Ask yourself what is the worse thing that could happen if you’re politely blunt with these people? They shape up, they leave,-worse case they leave in a snit and write a letter. If they’re in a group lesson it is to your advantage since they’re not the only ones paying for your time-you could end up losing nice people if they keep disrupting it. Keep notes of the incidents they’ve caused and the dates. You don’t have to tell them they’re whacked for owning seven horses (sheesh-that’s a school string in itself!)and not riding them, but you could politely start to instill authority over the mom while you’re in the ring. She shouldn’t be yelling to her kids while they ride-start with that, and consider telling her politely from the middle of the ring if she keeps it up.
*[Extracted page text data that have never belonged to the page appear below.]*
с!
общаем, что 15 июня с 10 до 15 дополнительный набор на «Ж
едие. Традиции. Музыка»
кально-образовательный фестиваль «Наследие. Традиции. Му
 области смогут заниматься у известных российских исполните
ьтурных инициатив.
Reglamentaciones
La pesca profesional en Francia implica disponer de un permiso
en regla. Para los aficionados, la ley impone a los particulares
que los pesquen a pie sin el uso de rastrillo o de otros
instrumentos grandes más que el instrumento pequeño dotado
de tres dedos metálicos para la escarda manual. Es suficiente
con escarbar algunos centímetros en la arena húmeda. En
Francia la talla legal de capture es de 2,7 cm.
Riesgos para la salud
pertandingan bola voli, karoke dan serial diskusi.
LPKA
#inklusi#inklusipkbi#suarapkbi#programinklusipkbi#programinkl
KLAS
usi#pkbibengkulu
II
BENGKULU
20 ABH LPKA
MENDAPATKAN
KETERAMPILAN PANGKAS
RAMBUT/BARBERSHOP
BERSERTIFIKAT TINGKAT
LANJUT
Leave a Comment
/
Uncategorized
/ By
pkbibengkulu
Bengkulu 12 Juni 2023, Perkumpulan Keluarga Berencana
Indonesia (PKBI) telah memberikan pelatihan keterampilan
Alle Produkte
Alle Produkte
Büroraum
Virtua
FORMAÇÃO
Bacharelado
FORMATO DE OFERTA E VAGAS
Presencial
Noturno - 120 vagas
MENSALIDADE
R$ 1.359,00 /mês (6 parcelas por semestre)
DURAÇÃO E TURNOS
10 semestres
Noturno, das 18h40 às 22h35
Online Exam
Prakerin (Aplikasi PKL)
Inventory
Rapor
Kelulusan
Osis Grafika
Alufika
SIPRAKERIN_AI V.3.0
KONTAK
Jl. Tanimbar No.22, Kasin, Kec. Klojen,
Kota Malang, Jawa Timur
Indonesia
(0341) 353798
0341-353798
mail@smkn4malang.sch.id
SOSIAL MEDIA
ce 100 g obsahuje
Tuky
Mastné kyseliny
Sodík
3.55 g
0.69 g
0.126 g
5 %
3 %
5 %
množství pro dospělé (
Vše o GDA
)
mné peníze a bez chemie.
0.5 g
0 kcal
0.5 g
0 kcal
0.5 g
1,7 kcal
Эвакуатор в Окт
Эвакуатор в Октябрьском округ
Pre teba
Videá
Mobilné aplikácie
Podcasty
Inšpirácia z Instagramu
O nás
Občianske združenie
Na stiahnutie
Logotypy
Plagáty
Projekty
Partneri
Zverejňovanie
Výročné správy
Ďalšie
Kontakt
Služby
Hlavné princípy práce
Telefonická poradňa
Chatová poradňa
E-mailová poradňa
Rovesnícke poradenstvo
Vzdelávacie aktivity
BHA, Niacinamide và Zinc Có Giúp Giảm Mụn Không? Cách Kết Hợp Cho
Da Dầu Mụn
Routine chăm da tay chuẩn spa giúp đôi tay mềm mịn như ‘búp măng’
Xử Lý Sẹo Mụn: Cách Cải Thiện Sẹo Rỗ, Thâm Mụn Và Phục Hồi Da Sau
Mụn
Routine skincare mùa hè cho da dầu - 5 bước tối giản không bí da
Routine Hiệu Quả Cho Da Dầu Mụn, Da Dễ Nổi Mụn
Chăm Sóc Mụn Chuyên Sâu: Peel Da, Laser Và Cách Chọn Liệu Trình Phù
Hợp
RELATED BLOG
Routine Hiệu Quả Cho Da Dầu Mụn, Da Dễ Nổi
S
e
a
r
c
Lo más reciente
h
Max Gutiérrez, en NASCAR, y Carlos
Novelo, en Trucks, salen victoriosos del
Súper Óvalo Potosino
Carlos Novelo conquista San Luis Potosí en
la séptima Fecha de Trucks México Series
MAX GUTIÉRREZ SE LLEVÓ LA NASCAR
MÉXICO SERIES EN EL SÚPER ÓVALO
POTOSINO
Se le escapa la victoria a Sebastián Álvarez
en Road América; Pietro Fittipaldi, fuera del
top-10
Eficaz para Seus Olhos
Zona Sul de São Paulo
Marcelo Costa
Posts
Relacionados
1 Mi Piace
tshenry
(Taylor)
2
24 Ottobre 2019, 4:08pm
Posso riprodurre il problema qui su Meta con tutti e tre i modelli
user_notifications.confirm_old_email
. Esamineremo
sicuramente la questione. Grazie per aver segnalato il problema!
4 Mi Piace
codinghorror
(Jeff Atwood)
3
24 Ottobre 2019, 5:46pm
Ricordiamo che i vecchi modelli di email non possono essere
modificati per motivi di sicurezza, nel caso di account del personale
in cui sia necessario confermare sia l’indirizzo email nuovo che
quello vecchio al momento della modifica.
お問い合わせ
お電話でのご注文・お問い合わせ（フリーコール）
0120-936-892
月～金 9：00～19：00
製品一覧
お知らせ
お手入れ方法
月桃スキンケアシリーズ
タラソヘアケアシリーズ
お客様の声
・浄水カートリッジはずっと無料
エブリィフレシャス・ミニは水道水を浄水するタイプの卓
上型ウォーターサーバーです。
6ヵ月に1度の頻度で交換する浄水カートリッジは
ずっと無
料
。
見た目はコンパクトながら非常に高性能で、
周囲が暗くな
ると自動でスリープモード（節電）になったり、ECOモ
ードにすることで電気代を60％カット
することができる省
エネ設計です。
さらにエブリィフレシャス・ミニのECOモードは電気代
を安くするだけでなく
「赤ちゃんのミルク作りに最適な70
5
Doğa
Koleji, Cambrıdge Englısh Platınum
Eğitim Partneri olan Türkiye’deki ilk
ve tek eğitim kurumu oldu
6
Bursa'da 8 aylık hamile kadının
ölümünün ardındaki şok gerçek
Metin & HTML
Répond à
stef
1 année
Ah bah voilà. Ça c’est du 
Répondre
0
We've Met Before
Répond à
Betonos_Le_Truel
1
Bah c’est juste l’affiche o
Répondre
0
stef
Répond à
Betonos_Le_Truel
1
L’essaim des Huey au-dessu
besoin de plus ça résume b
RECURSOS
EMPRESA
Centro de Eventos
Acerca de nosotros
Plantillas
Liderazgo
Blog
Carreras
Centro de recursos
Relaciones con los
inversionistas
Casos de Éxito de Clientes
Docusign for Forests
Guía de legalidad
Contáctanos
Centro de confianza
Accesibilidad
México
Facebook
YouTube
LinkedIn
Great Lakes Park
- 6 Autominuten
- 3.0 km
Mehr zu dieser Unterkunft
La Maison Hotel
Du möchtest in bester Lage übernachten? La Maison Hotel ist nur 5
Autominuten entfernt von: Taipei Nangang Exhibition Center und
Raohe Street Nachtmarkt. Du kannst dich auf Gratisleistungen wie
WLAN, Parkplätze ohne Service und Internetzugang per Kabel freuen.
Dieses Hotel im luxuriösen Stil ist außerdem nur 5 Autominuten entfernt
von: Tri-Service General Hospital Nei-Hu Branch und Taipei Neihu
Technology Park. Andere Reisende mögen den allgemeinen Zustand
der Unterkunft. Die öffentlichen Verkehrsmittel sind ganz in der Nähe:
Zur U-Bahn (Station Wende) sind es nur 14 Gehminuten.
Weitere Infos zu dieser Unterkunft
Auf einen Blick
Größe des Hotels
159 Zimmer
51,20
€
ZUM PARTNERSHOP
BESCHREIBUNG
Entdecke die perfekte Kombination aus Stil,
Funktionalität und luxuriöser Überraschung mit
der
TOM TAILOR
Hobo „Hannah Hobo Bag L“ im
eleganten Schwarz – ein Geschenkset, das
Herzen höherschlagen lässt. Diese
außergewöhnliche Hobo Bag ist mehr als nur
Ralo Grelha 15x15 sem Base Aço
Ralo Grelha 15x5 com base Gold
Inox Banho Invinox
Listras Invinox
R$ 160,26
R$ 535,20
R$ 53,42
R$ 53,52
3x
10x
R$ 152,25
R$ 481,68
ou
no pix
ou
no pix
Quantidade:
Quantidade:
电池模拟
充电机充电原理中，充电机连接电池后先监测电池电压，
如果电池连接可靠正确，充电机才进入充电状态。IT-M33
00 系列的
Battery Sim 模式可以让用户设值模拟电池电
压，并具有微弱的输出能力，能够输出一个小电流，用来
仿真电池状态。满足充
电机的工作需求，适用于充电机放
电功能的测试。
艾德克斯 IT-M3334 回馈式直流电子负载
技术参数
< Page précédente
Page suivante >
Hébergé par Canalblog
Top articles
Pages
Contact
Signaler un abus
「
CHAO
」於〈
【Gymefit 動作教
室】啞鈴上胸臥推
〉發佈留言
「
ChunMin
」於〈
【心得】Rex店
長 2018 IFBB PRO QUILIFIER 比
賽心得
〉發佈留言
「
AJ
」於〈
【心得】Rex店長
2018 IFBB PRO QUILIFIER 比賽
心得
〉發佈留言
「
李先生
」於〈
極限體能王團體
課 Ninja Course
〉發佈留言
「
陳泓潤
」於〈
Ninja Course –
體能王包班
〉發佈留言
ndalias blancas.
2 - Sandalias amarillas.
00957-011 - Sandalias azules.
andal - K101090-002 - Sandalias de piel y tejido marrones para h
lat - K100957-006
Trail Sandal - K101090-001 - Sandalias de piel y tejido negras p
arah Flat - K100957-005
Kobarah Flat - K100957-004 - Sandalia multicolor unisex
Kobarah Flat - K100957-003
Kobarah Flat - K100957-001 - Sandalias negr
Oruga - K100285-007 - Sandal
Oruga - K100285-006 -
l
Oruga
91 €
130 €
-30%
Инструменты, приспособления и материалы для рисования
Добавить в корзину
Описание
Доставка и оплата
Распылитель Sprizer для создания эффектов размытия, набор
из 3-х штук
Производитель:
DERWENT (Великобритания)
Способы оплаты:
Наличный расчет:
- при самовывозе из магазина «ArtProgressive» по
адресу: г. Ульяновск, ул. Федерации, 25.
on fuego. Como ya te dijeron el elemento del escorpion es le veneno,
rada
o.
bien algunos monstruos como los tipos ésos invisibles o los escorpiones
That usually backs such a parent off, if they’ve been asked publically in front of other parents also paying for your time.

Eventually they will probably go away since the kids don’t want it and eventually will start to think of ways to get out of it. Even if she doesn’t believe it, that fact isn’t going to change and going to every barn in the area isn’t going to fix it.

With my mom it was piano-she was convinced I would play since my grandmother did. They went and bought one when I was 8 and I absolutely loathed that sucker by the time I was 13. Eventually I found many excuses not to practice and miss lessons, however my poor mom just couldn’t admit it was all for not. I don’t think she can to this day Fortunately My sister in-law loved it so it found a good home.

Good suggestions, you guys! I guess I should mention that mom is also riding IN THE CLASS! My thus far ineffective way of dealing with this is: when she talks over me, I would just turn and go help one of the other students. I have a great "the Mom’s will Now Be Quiet’ speech that i use for beginner groups. Don’t know why it didn’t occur me to use it here but it just might work.

You do raise a point about the complaint letter. One letter is probably better than the three or four we’d get from the others when they get fed up! I fully expect she would complain, just because she really enjoys making a stink. UGGGG! Not at all a nice person to deal with . I also think mom needs a kick in the pants to mind her own riding and not complain about the kids all the time!!! They are gone next week, so it will be awhile before I can have a conversation with mom. I also thought of catching a minute to talk to the boy alone and ask him what he really thinks about riding. And then use that when I talk to mom. I’ve got lots of time to get prepared and not worry about causing a scene, Mom does enough of that!!!